Today were going to expand on our look back at Disguise; our collaboration with The Seattle Art Museum.

I was first contacted last year by a SAM representative regarding the potential use of photogrammetry and color 3D printing to bring the public closer than ever to priceless artifacts in a major summer exhibition. The project turned out to be ‘Disguise’, a summer exhibition examining the role of masks in ancient cultures. Through 3d scanning and printing, the goal was to allow visitors to touch and feel some masks, some had never been displayed in public .

The first task was to handbuild a custom turntable to accommodate the artifacts, which ranged in size from 7″ to 4 feet long. We also assembled a rig of low-heat lighting to eliminate any risk of damaging the pieces.

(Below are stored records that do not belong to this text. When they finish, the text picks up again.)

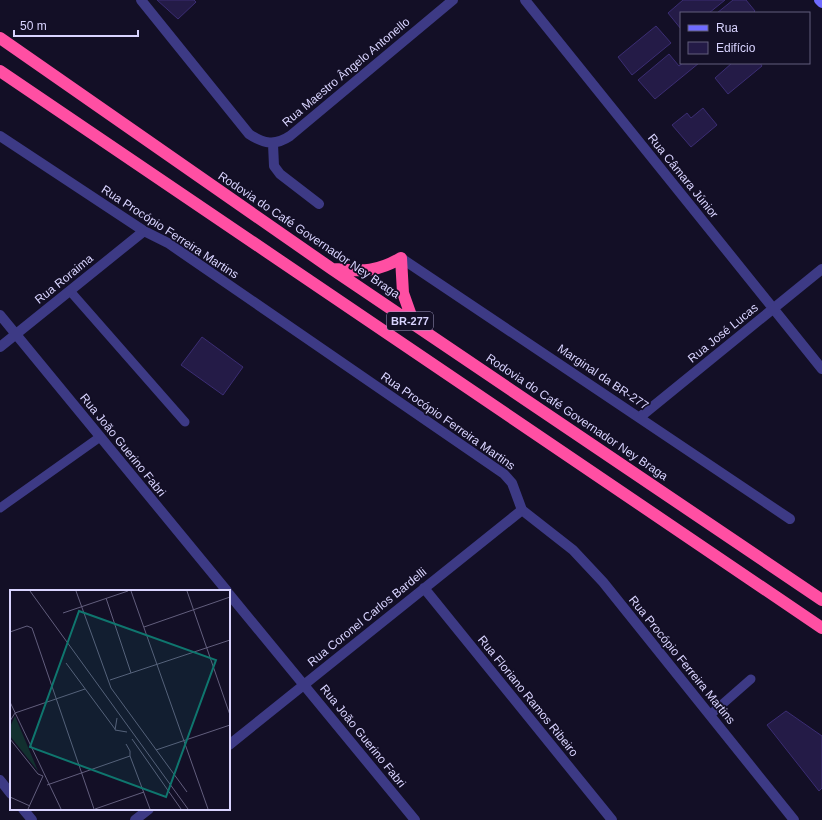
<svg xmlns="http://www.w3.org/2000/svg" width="822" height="820" font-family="Arial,sans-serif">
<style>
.building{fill:#241b47;stroke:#3b2d73}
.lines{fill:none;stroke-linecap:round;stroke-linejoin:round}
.lane{stroke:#3d3a85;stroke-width:9}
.street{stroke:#3d3a85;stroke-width:10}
.secondary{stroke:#6f6bff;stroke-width:10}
.highway{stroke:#ff4fa3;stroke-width:12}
.labels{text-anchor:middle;stroke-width:3.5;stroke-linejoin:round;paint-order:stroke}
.shield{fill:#130f26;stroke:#9e99be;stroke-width:1}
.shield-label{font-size:11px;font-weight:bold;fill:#d9d4ff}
.street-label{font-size:12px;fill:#d9d4ff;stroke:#130f26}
.inset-road{fill:none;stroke:#625e7d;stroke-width:1}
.view{fill:#0f766e;fill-opacity:0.15;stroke:#0f766e;stroke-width:2}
.inset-edge{fill:none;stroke:#d9d4ff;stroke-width:2}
</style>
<rect width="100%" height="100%" fill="#130f26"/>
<path class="building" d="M157,0H194L196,2L178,19Z
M683,0H725L709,13H681V29L668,13Z
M733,0H746L755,11L753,13H717Z
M656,26L671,43L632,75L618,57Z
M669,54L679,66L683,63H699L655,99L638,80Z
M732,63H760L762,66L728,94L715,78Z
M703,108L717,125L691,147L672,125L687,113L691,118Z
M202,337L243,367L223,395L181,365Z
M786,711L822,736V788L819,791L767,725Z"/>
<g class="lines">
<path class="lane" d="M70,291L185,422
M0,508L100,437
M710,715L751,679"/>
<path class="street" d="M141,0L249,134C264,144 275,146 290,136L453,0
M525,0L822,369
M0,136L144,231L168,243L504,474L512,483L522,510L573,550L603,582L794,820
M273,144L274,166L280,174L319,204
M401,258L790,519
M0,315L227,591
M0,347L144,231
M640,417L822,269
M424,588L612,820
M229,594L415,820
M229,745L522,510
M0,780L11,794
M23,809L32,820
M135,820L149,809"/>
<path class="secondary" d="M819,0L822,3"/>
<path class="highway" d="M0,38L332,269L822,600
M0,71L822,628
M333,269C362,271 375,273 401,258L403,293L414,324"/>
</g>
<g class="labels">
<rect class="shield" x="387" y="312" width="46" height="18" rx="3"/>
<g class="shield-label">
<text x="410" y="325">BR-277</text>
</g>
<g class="street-label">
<text transform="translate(346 72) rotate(-40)" y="4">Rua Maestro Ângelo Antonello</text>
<text transform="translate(683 176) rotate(51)" y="4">Rua Câmara Júnior</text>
<text transform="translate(170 232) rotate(33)" y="4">Rua Procópio Ferreira Martins</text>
<text transform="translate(309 235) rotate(34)" y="4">Rodovia do Café Governador Ney Braga</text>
<text transform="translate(64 279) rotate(-39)" y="4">Rua Roraima</text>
<text transform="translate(723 333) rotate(-39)" y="4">Rua José Lucas</text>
<text transform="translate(603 377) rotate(34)" y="4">Marginal da BR-277</text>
<text transform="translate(577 417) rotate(34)" y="4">Rodovia do Café Governador Ney Braga</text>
<text transform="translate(448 421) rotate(35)" y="4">Rua Procópio Ferreira Martins</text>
<text transform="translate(123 445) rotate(51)" y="4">Rua João Guerino Fabri</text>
<text transform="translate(367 617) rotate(-39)" y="4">Rua Coronel Carlos Bardelli</text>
<text transform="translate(682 660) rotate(51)" y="4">Rua Procópio Ferreira Martins</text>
<text transform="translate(528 696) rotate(51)" y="4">Rua Floriano Ramos Ribeiro</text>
<text transform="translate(363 736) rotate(51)" y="4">Rua João Guerino Fabri</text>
</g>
</g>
<g transform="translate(10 590)">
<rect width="220" height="220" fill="#130f26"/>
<path d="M5,126L28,181L0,146V137Z" fill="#12302f"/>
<path class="inset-road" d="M20,1L178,219M66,1L101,98L177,202M121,1L198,219M177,1L220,125M96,8L121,83M53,23L118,1M134,37L220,7M0,42L17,36L22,38L84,219M56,73L105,139M100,90L220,50M0,112L51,219M107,128L105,140L117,142M0,131L5,123L75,99M0,149L28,184L33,186L18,219M122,149L171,219M116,154L120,161V166M146,160L220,135M120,166L140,219M37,195L120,166M0,207L20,216M85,219L134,202"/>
<path class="view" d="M69,21L206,70L156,207L20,157Z"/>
<rect width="220" height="220" class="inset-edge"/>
</g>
<rect x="680" y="12" width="130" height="52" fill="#130f26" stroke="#625e7d"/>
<rect x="688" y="25" width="20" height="6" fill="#6f6bff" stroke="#625e7d"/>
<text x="716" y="32" font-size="12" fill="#d9d4ff">Rua</text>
<rect x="688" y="42" width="20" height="12" fill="#241b47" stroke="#625e7d"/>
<text x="716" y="52" font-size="12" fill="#d9d4ff">Edifício</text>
<path d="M14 30v6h124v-6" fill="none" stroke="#d9d4ff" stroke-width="2"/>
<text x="20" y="30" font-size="12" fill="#d9d4ff" stroke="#130f26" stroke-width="3" paint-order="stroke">50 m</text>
</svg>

Custom Turntable Built in Seattle
Low-heat Kino-Flo lighting rig

Some of the masks were extremely delicate, which made the process quite challenging but the team persevered and everything was scanned within the allotted time booked with the pieces.

SAM’s studio space

Once the data was secured, there were a few weeks of solid weeks of processing ahead. The project required the highest possible detail level and we pushed the tools to the limit and in a few cases, beyond their limits.

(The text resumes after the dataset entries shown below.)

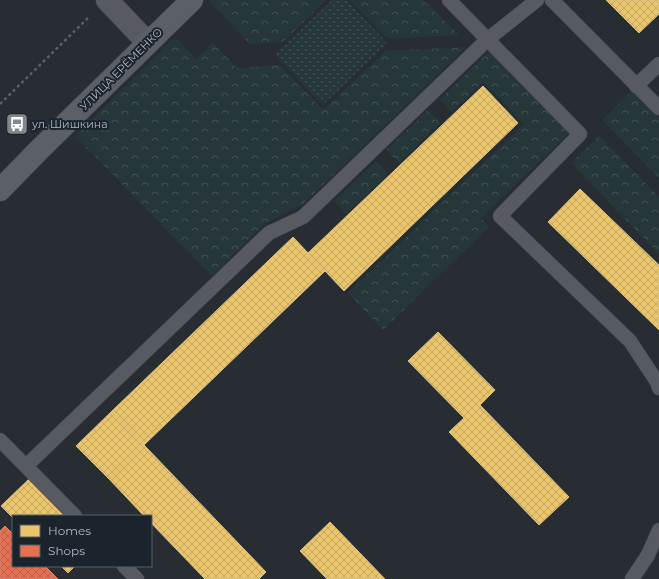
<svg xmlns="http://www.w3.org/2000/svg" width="659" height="579" font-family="Montserrat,sans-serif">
  <defs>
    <pattern id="forest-crowns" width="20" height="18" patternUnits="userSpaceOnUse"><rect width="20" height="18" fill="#263739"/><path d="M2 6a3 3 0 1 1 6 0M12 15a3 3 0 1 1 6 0" fill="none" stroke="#435254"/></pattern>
    <pattern id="park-dots" width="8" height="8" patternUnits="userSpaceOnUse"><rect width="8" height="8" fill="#263739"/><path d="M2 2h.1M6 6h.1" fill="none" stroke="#435254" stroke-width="1.8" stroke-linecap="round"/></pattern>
    <pattern id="homes-cross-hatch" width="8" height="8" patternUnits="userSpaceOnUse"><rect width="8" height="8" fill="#e9c46a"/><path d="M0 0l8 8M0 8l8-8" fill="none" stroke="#c5a861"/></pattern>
    <pattern id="shops-cross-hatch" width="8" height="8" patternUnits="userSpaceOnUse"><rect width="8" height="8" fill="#e76f51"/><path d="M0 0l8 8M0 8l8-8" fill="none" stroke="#ba614c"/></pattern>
  </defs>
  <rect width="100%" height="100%" fill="#282d33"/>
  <path fill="url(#forest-crowns)" d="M212,0H326L283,42L250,44L210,2Z
    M350,0H423L459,35L388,39Z
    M175,37L196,59L213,43L237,68L280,65L323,110L386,51L466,47L303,204L264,224L212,276L75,136Z
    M490,51L569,133L481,218L489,227L383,330L348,293L524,124L483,82L452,112L440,99Z
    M633,90L659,118V178L602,120Z
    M428,110L440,123L399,163L386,150Z
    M599,136L659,197V254L571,163Z
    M376,161L388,174L346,214L334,201Z"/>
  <path fill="url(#park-dots)" d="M332,0H346L387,43L323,105L275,55Z"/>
  <path fill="url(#homes-cross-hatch)" stroke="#d8c185" d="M606,0H659V14L639,33Z
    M483,86L518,123L344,291L308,253Z
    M580,189L659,265V330L548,222Z
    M293,237L325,271L144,445L112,411Z
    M438,332L495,390L480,405L569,497L539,525L449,432L464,418L408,361Z
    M112,411L144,445L109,479L76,446Z
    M144,445L266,572L259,579H205L151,523V516H144L109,479Z
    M29,479L64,514L62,516H13V518L1,506Z
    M330,522L385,579H327L300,551Z
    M61,566H75L68,573Z"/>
  <path fill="url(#shops-cross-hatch)" stroke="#d78574" d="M5,526L13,534V566H45L58,579H0V531Z"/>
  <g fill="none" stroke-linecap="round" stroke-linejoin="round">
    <g stroke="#46494e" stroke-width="15">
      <path id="lane" d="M449,0L580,134L500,216L630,341L657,382L659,388
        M552,0L659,108
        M636,86L659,64
        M0,440L75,516
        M26,466L269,233L303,217L488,39L537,0
        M124,566L137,579
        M632,579L648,555L659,530"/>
    </g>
    <g stroke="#46494e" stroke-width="23">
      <path id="street" d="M107,0L148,43"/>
    </g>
    <g stroke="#46494e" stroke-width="23">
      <path id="secondary" d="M0,190L39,150L192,0"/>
    </g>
    <path stroke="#5b6065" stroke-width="2.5" stroke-dasharray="3 3" stroke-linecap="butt" d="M0,104L90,16"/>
    <use href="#lane" stroke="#575b61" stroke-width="14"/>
    <use href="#street" stroke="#575b61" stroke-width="22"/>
    <use href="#secondary" stroke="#5b5f66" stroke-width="22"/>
  </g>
  <defs>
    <g id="bus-square" transform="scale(1.15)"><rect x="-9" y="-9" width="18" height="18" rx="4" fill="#818891" stroke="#1b232d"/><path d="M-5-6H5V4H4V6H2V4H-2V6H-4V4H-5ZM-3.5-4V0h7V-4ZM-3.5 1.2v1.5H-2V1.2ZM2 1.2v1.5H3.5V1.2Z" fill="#fff"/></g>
  </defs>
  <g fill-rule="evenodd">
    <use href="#bus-square" x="17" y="124"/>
  </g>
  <g text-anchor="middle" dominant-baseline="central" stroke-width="4" stroke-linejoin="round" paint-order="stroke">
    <g font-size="11" fill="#b1b9c4" stroke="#1b232d">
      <text transform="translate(121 69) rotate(-45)">УЛИЦА ЕРЁМЕНКО</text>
    </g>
    <g font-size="11" fill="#b1b9c4" stroke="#1b232d" text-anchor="start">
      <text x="32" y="124">ул. Шишкина</text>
    </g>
  </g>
  <rect x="12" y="515" width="140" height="52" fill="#1b232d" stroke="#575f69"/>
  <rect x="20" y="525" width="20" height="12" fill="#e9c46a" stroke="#575f69"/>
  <text x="48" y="535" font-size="12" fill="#b1b9c4">Homes</text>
  <rect x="20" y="545" width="20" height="12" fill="#e76f51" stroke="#575f69"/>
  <text x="48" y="555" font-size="12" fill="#b1b9c4">Shops</text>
</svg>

The first raw scan processed

Everything went fairly smoothly on the processing side but the relatively new color 3D printing process brought along several challenges before we ended up with the results we wanted.

In the end, we delivered 12 replicas of the masks at a stunning level of detail, on time. Disguise was an amazing project to be involved with and we are always looking forward to more projects with Museums. The exhibition wrapped in early September, after a wildly successful late summer run.